I’d found Gallo’s demeanor startlingly efficient and brisk for a woman who’d just lost the focus of her life, the sun that had ordered her days. But then she lifted her head and I saw there were tears in her eyes — waiting for me to leave, so they could slide freely down her sunken cheeks. Silently she led me downstairs to the front door, extended her hand with a brusque “I’ll see you”—a statement we both knew was false. And though I didn’t especially like Inez Gallo and she hadn’t exactly warmed to me, we’d come to a sort of unspoken understanding, found on a surprising patch of common ground: both of us spectators swept up in the wild squall that was Cordova.

And now here he was, less than two feet away.

And he was a fragile old man.

I’d been fighting no one. The crimes, the horrors I’d tried and found Cordova guilty of, seemed laughable now, considering the fact that, all those moments I’d been so certain he was outmaneuvering me, he’d been right here — probably sitting peacefully like this in front of this very window.

I couldn’t help but be awed by the shock of it.

Even like this he was having the last word.

Strange emotion abruptly swelled in my throat. It might have been a laugh or just as easily a sob. Because I realized, staring at this man, that I was actually just staring at myself, at what I’d become much sooner and more suddenly than I’d ever know. Life was a freight train barreling toward just one stop, our loved ones streaking past our windows in blurs of color and light. There was no holding on to any of it, and no slowing it down.

It was so calm standing next to him, so lonely. I swore I could hear his breathing, every breath he borrowed from the world then set free. It wasn’t the simple lungs of an ordinary man, but the faint howl of a gust of wind as it snagged the rocks of some far-off bluff by the sea. I wondered — another unchecked wave of feeling rising in my chest — what in the hell I was going to say to him after all this, all I’d done and come to see — if I had the nerve to say anything at all.

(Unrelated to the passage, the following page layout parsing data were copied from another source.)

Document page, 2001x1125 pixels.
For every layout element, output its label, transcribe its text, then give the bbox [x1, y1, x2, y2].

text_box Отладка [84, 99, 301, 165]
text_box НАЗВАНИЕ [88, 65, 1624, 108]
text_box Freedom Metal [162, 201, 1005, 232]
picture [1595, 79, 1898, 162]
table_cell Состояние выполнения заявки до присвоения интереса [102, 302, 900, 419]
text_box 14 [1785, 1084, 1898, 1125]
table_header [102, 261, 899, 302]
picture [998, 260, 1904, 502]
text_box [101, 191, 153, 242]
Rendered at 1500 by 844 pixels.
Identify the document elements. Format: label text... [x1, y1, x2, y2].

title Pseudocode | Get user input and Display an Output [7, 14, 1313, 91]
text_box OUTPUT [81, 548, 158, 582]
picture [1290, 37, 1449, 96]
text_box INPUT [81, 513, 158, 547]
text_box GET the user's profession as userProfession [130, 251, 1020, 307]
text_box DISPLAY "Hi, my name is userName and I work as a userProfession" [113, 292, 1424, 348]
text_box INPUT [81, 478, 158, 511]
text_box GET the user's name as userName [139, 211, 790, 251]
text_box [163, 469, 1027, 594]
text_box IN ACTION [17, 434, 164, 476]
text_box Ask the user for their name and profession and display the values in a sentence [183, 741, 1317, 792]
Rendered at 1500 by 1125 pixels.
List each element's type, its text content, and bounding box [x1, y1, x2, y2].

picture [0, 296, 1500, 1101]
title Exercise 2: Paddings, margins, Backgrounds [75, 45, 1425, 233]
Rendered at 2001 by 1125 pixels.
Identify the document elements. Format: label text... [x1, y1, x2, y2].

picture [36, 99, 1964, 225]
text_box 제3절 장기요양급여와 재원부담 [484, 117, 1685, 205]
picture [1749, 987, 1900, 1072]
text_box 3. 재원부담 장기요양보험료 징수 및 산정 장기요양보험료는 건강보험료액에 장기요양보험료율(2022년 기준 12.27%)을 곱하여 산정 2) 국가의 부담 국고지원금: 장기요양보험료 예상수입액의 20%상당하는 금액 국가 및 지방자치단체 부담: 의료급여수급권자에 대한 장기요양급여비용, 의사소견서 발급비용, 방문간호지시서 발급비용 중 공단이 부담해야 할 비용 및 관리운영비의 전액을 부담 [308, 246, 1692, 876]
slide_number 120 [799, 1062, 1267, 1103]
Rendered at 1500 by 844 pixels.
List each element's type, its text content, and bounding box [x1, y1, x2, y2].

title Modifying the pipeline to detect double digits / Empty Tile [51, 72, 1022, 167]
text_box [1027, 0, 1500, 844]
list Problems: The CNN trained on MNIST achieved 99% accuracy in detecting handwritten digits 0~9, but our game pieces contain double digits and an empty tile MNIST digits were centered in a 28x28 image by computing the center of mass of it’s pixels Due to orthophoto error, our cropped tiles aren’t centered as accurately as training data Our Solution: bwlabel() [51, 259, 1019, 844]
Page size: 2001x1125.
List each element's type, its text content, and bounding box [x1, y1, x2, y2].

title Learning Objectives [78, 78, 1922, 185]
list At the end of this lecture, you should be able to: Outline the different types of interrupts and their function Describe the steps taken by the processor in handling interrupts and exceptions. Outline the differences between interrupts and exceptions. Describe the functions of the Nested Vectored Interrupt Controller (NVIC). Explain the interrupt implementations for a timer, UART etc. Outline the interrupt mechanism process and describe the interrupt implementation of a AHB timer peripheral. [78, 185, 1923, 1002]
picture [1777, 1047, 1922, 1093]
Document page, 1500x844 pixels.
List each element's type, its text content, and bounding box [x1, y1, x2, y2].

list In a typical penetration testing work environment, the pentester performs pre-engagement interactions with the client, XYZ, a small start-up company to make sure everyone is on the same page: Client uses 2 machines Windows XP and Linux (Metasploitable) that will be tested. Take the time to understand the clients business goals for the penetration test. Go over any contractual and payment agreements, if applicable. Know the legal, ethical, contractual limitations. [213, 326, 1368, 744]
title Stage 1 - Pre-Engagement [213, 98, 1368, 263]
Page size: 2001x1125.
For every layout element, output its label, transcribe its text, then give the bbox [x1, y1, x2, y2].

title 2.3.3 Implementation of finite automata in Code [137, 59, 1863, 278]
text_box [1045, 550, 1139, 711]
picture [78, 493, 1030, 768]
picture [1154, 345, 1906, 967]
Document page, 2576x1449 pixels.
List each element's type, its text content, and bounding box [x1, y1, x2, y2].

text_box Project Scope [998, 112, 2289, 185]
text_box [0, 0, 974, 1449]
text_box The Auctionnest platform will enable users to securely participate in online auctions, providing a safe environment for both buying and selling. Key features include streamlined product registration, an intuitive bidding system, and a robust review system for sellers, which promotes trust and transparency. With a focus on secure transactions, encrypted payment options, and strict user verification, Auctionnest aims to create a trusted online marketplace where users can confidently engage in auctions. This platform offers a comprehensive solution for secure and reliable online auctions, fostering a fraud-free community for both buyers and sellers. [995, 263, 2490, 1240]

Or maybe, like a child encountering the reassembled bones of a dangerous species of dinosaur he’d dreamed about, read about with a flashlight under a comforter for nights and days, maybe I was going to simply reach out and touch his shoulder, wondering if in that touch I could get a sense of what he must have been like when he was alive, in his prime, roaming the Earth, a force of nature, when he wasn’t silent grayed bones on display, but something splendid to behold.

In the end, all I did was pull up a chair and sit down beside him.

And together, for what seemed like hours, we did nothing but stare out at that empty lawn, which seemed to hold in its strict boundaries and flawless green, the empty space in which we could pile our memories and questions, what we’d once loved but let go of, taking silent inventory of it all. When I became aware of the music again, piano music, a pale, listless approximation of what Ashley would have played, I realized then that all I was going to say to the man was “thank you.”

I did. Then I rose and left, not looking back.